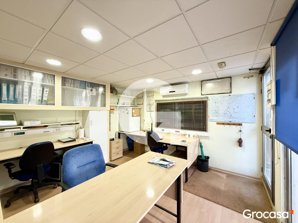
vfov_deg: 85.7
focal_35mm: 14
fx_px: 121
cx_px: 149
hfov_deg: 102.1
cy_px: 112
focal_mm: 2.22
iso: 250
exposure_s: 1/100
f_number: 2.2
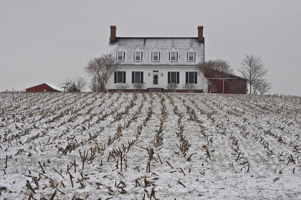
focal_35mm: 95
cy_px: 100
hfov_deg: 21.5
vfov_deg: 14.4
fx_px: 794
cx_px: 150
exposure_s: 1/640
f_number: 13
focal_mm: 95
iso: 400
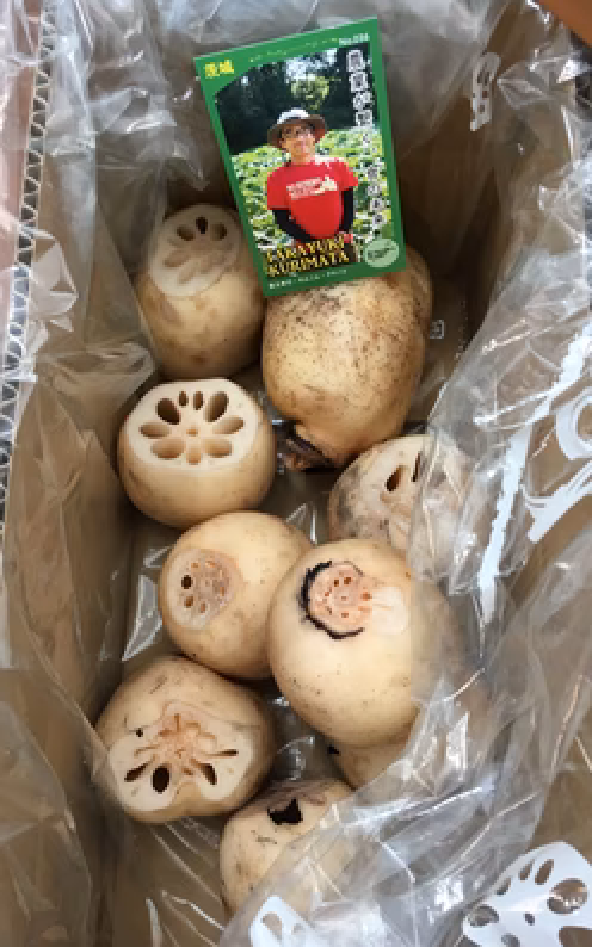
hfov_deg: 40.6
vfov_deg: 61.2
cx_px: 291
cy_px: 472
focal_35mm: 31
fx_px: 801
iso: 25
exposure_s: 1/30
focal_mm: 4.15
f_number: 2.2
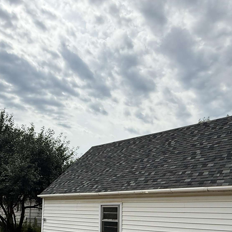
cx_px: 51
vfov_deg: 45.3
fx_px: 258
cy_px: 195
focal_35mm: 34
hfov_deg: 46.3
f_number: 2.2
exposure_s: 1/2976
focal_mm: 2.22
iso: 50
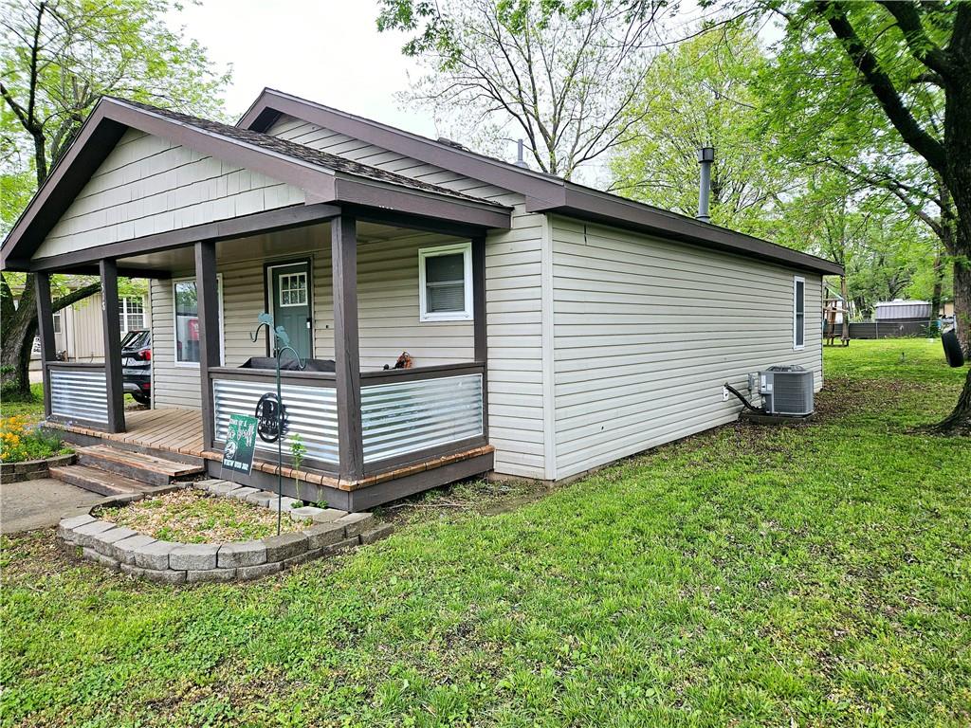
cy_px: 364
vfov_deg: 58.9
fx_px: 645
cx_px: 486
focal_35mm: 23
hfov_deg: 73.9
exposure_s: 1/588
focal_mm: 5.4
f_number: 1.8
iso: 25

§ **WORK ORDER**
Only the lines from the line with "exposure_s: 1/2976" to the bottom of the material above should be reproduced, exactly and without pictures.

§ **WORKED SOLUTION**
exposure_s: 1/2976
focal_mm: 2.22
iso: 50
cy_px: 364
vfov_deg: 58.9
fx_px: 645
cx_px: 486
focal_35mm: 23
hfov_deg: 73.9
exposure_s: 1/588
focal_mm: 5.4
f_number: 1.8
iso: 25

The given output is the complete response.